[WHAT TO WORK ON] In your copy, include every line of the listing below exactly but none of the pictures.

══════

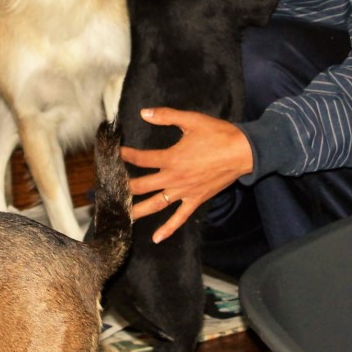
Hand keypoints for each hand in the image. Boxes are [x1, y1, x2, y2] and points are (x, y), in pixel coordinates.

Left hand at [120, 108, 253, 243]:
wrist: (242, 152)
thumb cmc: (218, 134)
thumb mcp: (192, 120)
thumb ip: (166, 116)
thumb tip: (143, 113)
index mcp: (171, 158)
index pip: (141, 159)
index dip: (126, 155)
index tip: (116, 153)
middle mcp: (174, 178)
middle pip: (142, 185)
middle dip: (124, 186)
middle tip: (109, 189)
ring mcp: (184, 192)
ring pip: (156, 204)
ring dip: (138, 210)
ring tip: (121, 215)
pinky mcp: (195, 200)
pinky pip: (179, 218)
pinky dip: (167, 229)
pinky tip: (156, 238)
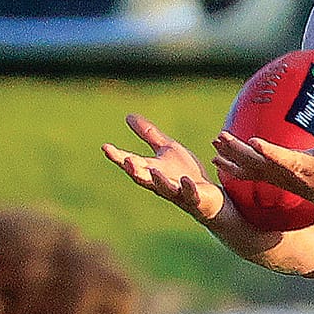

══════

[OUTPUT OF THE EXERCISE]
Hand keypoints for each hand in the image. Boxes are [x1, y1, x2, y2] and points are (x, y), in pixel coordinates.

Left hand at [120, 108, 253, 243]:
wrist: (242, 152)
thumb cmc: (218, 134)
thumb mcp: (192, 120)
thumb ip: (166, 116)
thumb tip: (143, 113)
index mcp: (171, 158)
index pip: (141, 159)
index dip: (126, 155)
index tip: (116, 153)
middle mcp: (174, 178)
middle pip: (142, 185)
middle dip: (124, 186)
middle tip: (109, 189)
ring mcp: (184, 192)
ring pip: (156, 204)
ring dip: (138, 210)
ring tip: (121, 215)
pinky mcp: (195, 200)
pinky pip: (179, 218)
pinky dip: (167, 229)
pinky tip: (156, 238)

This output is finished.